TASK GOAL. Make an exact copy of the lines from the one containing "Figure 1. Annual" through the end of the material, including both ends but no pictures.

RECORDS FOR THE EXERCISE.
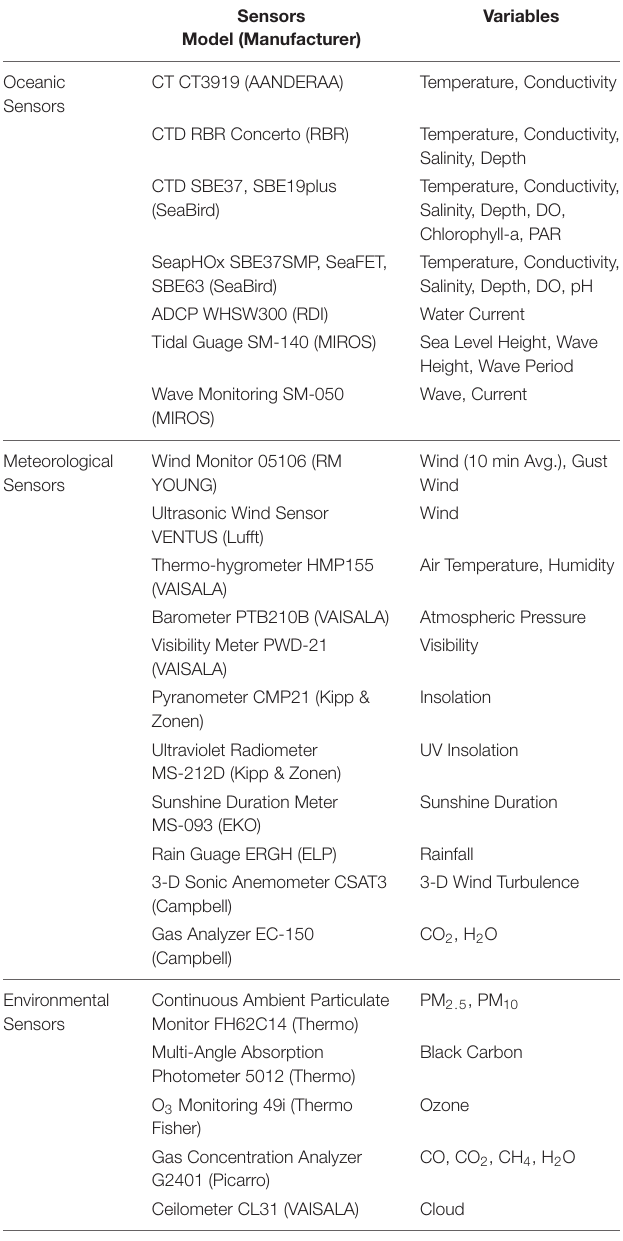
TABLE 1 | List of the major observation sensors and variables of the S-ORS. Sensors Variables Model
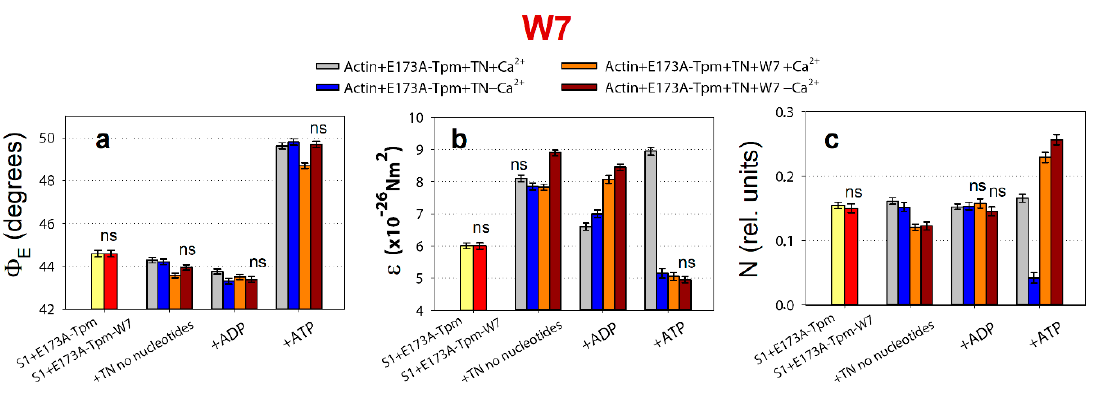
Figure 8. The effect of troponin and Ca 2+ on the values of Φ E ( a ), ɛ ( b ) and N ( c ) of the polarized fluorescence of 1,5-IAEDANS bound to S1 (AEDANS-S1), in the presence of the E173A-Tpm or E173A-Tpm with 50 μ M of W7 revealed in glycerol-skinned fibres under conditions simulating the sequential steps of the actomyosin ATPase cycle. The data represent the mean values for 5–7 fibres for each experimental condition. The Φ E , ɛ and N values in the presence of troponin are significantly altered by W7 ( p < 0.05). Statistically insignificant differences in the values of Φ E , ɛ and N between the WT and mutant Tpms are indicated by the symbol “ns”. Error bars indicate ±SEM.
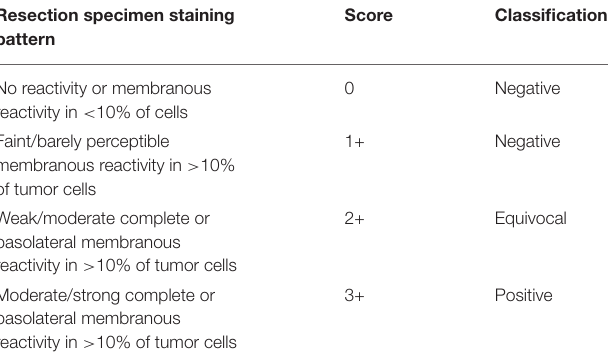
gastroesophageal junction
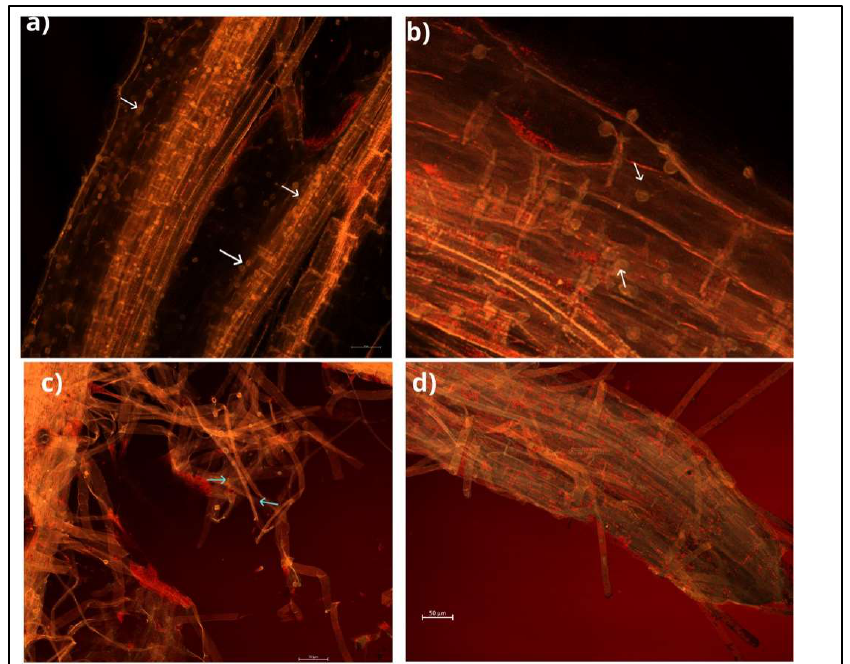
Figure 2. The roots of cabbage inoculated with S. indica observed under a fluorescent microscope; scale bars of 50 µm. ( a ) The cortex of cabbage roots covered with spores. ( b ) Close view of spores covering cabbage roots. ( c ) The fungal mycelium developing externally. ( d ) The fungus covering the root tip. White and blue arrows point to spores and mycelium, respectively.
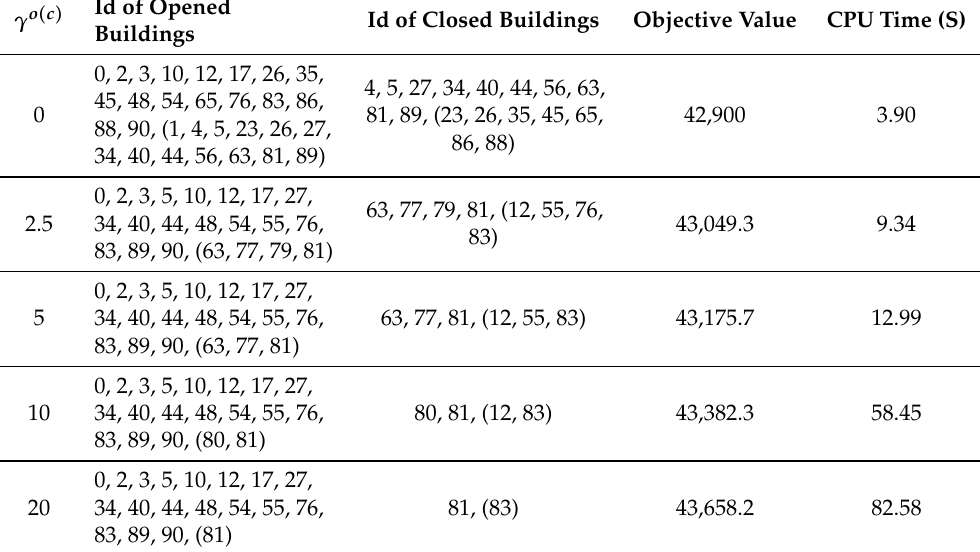
Table 14. Sensitivity Analysis on Cost Coefficients (together).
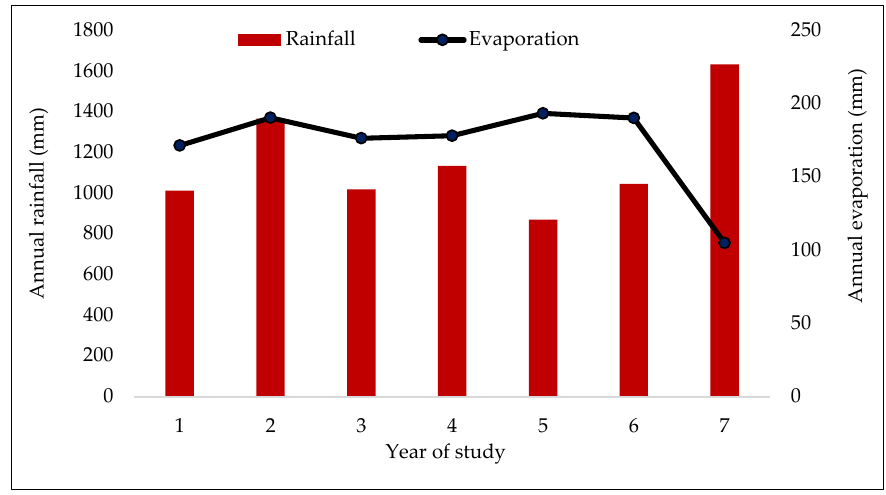
Figure 1. Annual rainfall and evaporation during experimental years.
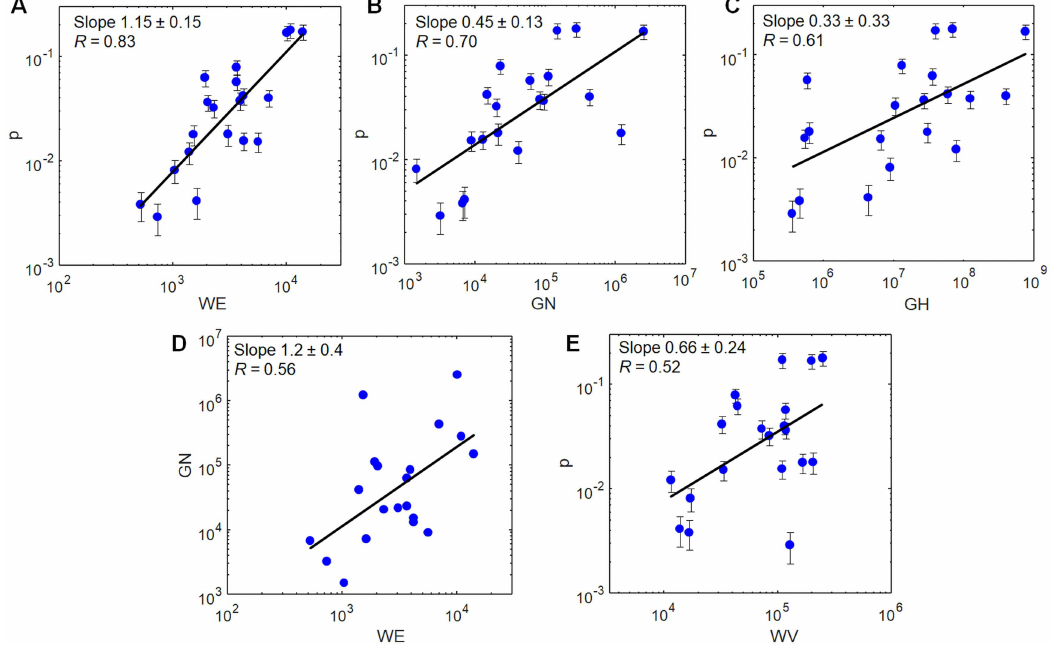
Fig 2. Correlations between quantitative measures of fame. Correlations between different quantitative measures of fame for the 20 individuals in Table 1. The survey metric p is compared with internet metrics WE (A), GN (B), GH (C), and WV (E). GN and WE are compared in (D). In each double logarithmic plot the slope of the best (least squares) fit line is indicated. Panels are presented in order of decreasing Pearson correlation R on the double log plot. Error bars for p are obtained from bootstrap analysis.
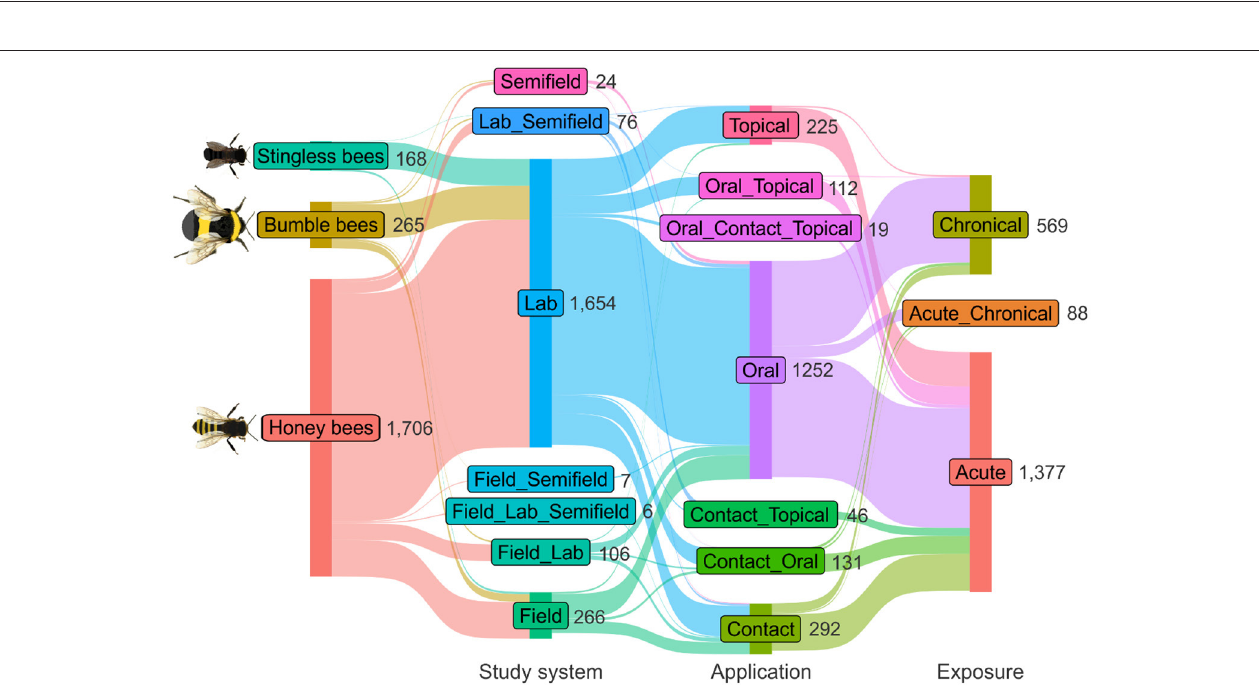
FIGURE 4 | Interaction flows among the study systems, applications, and exposures that were assessed in the main groups of bees found in the literature review ( n = 2,139) on toxicological assessment of agrochemicals for insect pollinators. The values on the right side of each node indicate the number of trials. The thickness of the nodes (rectangles) and arcs (links going from one node to another) is proportional to the frequency of interactions. Terms separated by dash indicate that both terms were assessed.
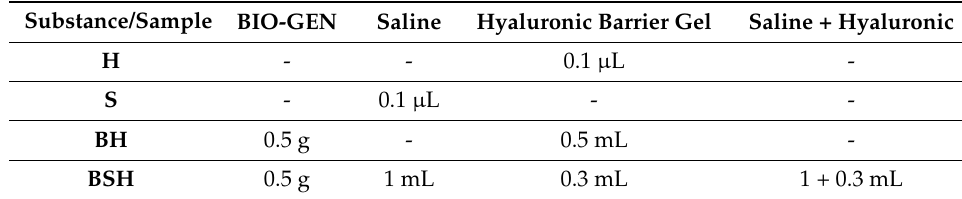
Table 2. Composition and proportion of materials and substances applied on chick embryo chorioallantoic membrane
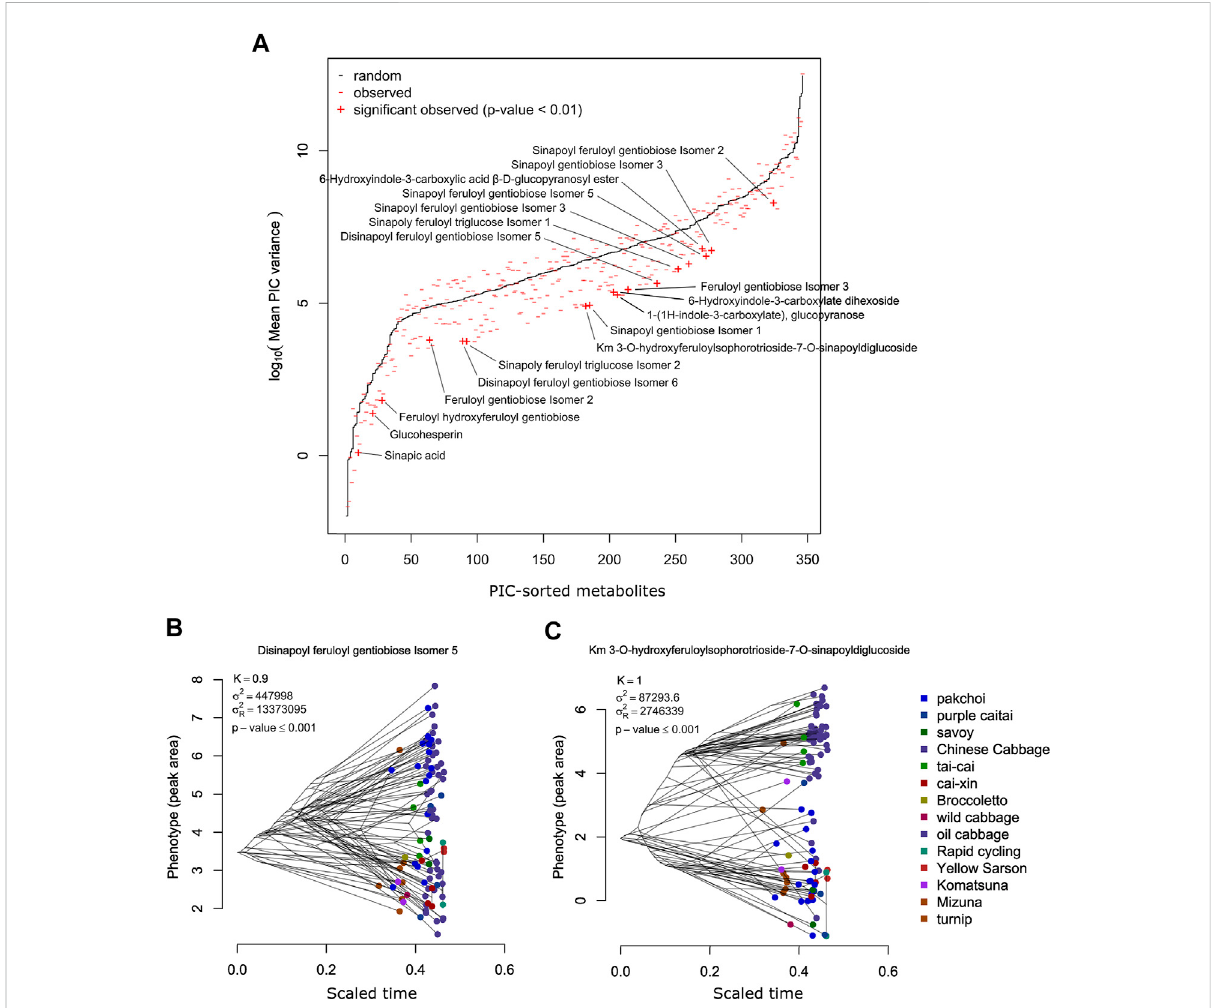
FIGURE 4 (A) Comparison of the PIC values expected from the random Brownian motion model (black) and PIC observed for the measured metabolites. Metabolitesexhibitingsigni fi cantlylowerPIC( p -value ≤ 0.01)arelabeled. (B) Phenogramofthedisinapoylferuloylgentiobioseisomer5 — anexample of a metabolite exhibiting high and signi fi cant phylogenetic signal. (C) Phenogram of the km 3-O-hydroxyferuloylsophorotrioside-7-O- sinapoyldiglucoside — another example of a metabolite exhibiting high and signi fi cant phylogenetic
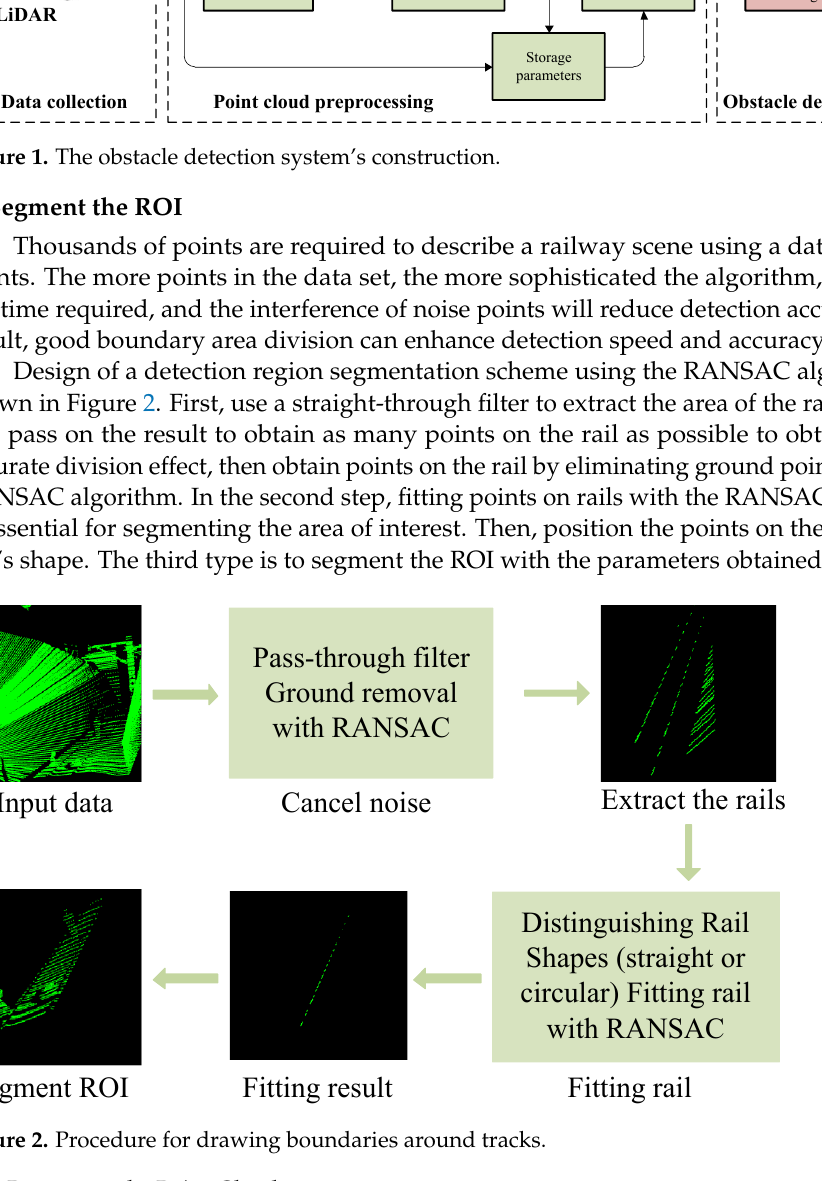
Figure 1. The obstacle detection system’s construction.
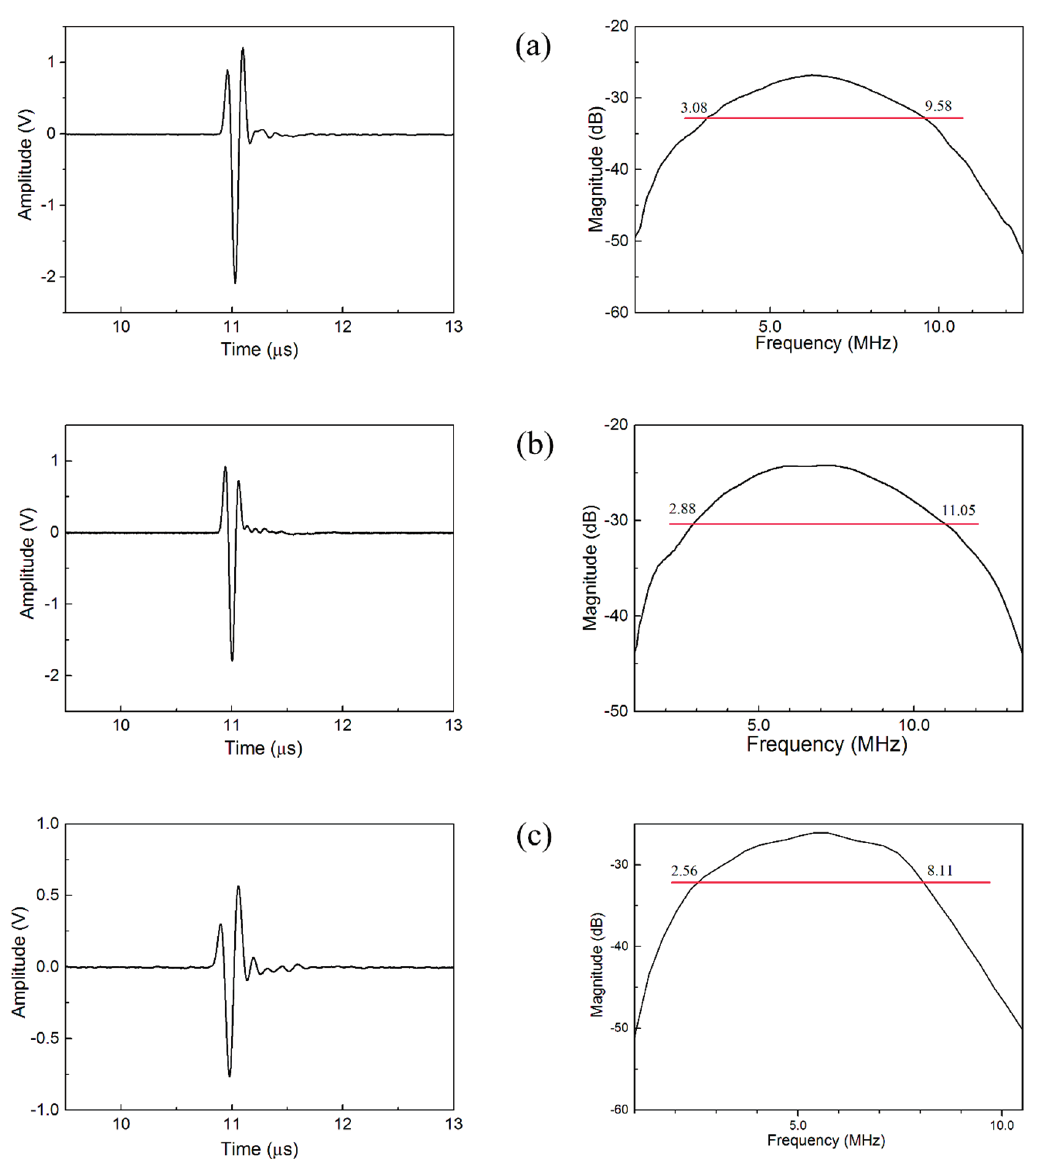
Figure 5. Comparison of the waveforms and frequency spectra of ( a ) PMNT/epoxy 1–3 composite TOFD ultrasonic transducers with scheme I; ( b ) PMNT/epoxy 1–3 composite TOFD ultrasonic transducers with scheme II, and ( c ) PZT/epoxy 1–3 composite TOFD ultrasonic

OUTPUT FOR THIS EXERCISE.
Figure 1. Annual rainfall and evaporation during experimental years.
Fig 2. Correlations between quantitative measures of fame. Correlations between different quantitative measures of fame for the 20 individuals in Table 1. The survey metric p is compared with internet metrics WE (A), GN (B), GH (C), and WV (E). GN and WE are compared in (D). In each double logarithmic plot the slope of the best (least squares) fit line is indicated. Panels are presented in order of decreasing Pearson correlation R on the double log plot. Error bars for p are obtained from bootstrap analysis.
FIGURE 4 | Interaction flows among the study systems, applications, and exposures that were assessed in the main groups of bees found in the literature review ( n = 2,139) on toxicological assessment of agrochemicals for insect pollinators. The values on the right side of each node indicate the number of trials. The thickness of the nodes (rectangles) and arcs (links going from one node to another) is proportional to the frequency of interactions. Terms separated by dash indicate that both terms were assessed.
Table 2. Composition and proportion of materials and substances applied on chick embryo chorioallantoic membrane
FIGURE 4 (A) Comparison of the PIC values expected from the random Brownian motion model (black) and PIC observed for the measured metabolites. Metabolitesexhibitingsigni fi cantlylowerPIC( p -value ≤ 0.01)arelabeled. (B) Phenogramofthedisinapoylferuloylgentiobioseisomer5 — anexample of a metabolite exhibiting high and signi fi cant phylogenetic signal. (C) Phenogram of the km 3-O-hydroxyferuloylsophorotrioside-7-O- sinapoyldiglucoside — another example of a metabolite exhibiting high and signi fi cant phylogenetic
Figure 1. The obstacle detection system’s construction.
Figure 5. Comparison of the waveforms and frequency spectra of ( a ) PMNT/epoxy 1–3 composite TOFD ultrasonic transducers with scheme I; ( b ) PMNT/epoxy 1–3 composite TOFD ultrasonic transducers with scheme II, and ( c ) PZT/epoxy 1–3 composite TOFD ultrasonic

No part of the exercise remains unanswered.